L’univers bohème en bandoulière

Rencontre Fateh Benlala et son orchestreEvasion Fateh Benlala est interprète, musicien, auteur et compositeur. Autant de cordes à son arc et une voix pouvant s’adapter à tous les genres musicaux du patrimoine musical algérien et universel.

L’espace Plasti, comme à l’accoutumée et selon son agenda des rencontres, a organisé une rencontre musicale chaâbie avec le chanteur et son orchestre.

Ils étaient trois sur les sept membres du groupe musical. Ils ont quitté leur étoile chacun avec sa propre personnalité, mais tous portent l’univers bohème en bandoulière. Fateh Benlala avec son bibi en laine, qui n’appartient qu’à lui, Krimo Maghezifen, la casquette crâne et Nora Kichou, l’allure décontractée, déliée et un bonnet blanc également posé crânement sur des cheveux bouclés. Eh oui, une jeune femme, percussionniste dans un orchestre chaâbi et choriste. Trois compagnons, trois partenaires et un engouement pareil pour la musique. Sans demi-mesure, ils ont interprété des morceaux de musique algéroise.

Avec tout ce qu’on peut avoir de vrai, véridique, de transparent et d’inspiration. Une interprétation de Fateh Benlala, et une exécution musicale à la perfection.
La particularité de ce dernier est qu’il adapte sa voix à tous les styles musicaux quels qu’ils soient, du chant andalous, hawzi, gnawi, kabyle, latino, jazz et hadawi. Des moments que l’on ne pouvait espérer, pour ceux qui ont un engouement particulier pour l’union du mandole et du banjo. Fateh a un long passé de musicien.
De Skandrani dont il a été le «banjoniste», à l’Orchestre national de Barbès dont il a fait partie durant 15 ans, l’accompagnant pratiquement sur tous les continents, en passant par Nouri Koufi.

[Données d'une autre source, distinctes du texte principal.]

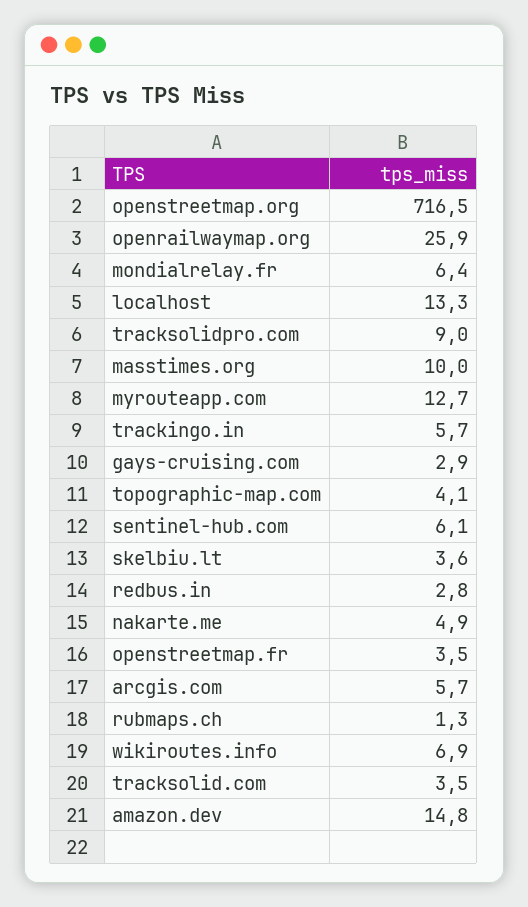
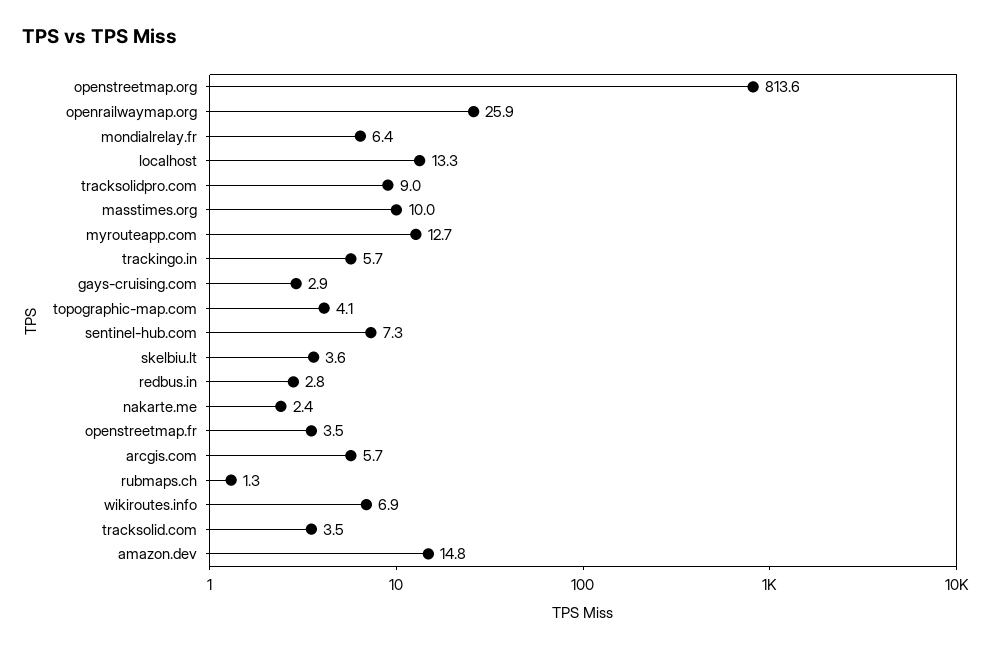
  {
-   "openstreetmap.org": 716.5,
+   "openstreetmap.org": 813.6,
    "openrailwaymap.org": 25.9,
    "mondialrelay.fr": 6.4,
    "localhost": 13.3,
    "tracksolidpro.com": 9,
    "masstimes.org": 10,
    "myrouteapp.com": 12.7,
    "trackingo.in": 5.7,
    "gays-cruising.com": 2.9,
    "topographic-map.com": 4.1,
-   "sentinel-hub.com": 6.1,
+   "sentinel-hub.com": 7.3,
    "skelbiu.lt": 3.6,
    "redbus.in": 2.8,
-   "nakarte.me": 4.9,
+   "nakarte.me": 2.4,
    "openstreetmap.fr": 3.5,
    "arcgis.com": 5.7,
    "rubmaps.ch": 1.3,
    "wikiroutes.info": 6.9,
    "tracksolid.com": 3.5,
    "amazon.dev": 14.8
  }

Avec à son actif six albums, Fateh en prépare un septième pour le mois de ramadan où il intégrera toutes les facettes musicales dont il est amoureux ainsi qu’un texte de Taleb Rabah. Par-delà la Méditerranée, Fateh a fait de belles rencontres avec quelques-uns des grands chanteurs à l’exemple de Youssou N’dour. Fateh Benlala prône une musique chaâbie revisitée «dépoussiérée» en y incluant d’autres instruments musicaux, d’autres modes d’interprétations que ceux introduits lors de sa naissance.
«Il faut la laisser évoluer dans l’air du temps», dit-il en donnant le bel exemple de la chanson Ya rayah de Dahmane el-Harrachi qui a été adaptée dans nombre de pays étrangers selon le mode et l’harmonie inspirés.
Et si on lui demande comment il est venu au monde de la musique, Fateh Benlala répond sans hésitation : «C’est mon grand frère qui nous a fait aimer Bob Marley, les Beatles, Aznavour…».

Natif de Béjaïa qu’il a quittée à l’âge de deux ans, Fateh ne cache pas son amour pour son Algérie, qui est la nôtre aussi. Nous avons rencontré un trio qui joue en symbiose, une fusion également réelle avec le reste du groupe au nombre de sept. Un chiffre porte-bonheur.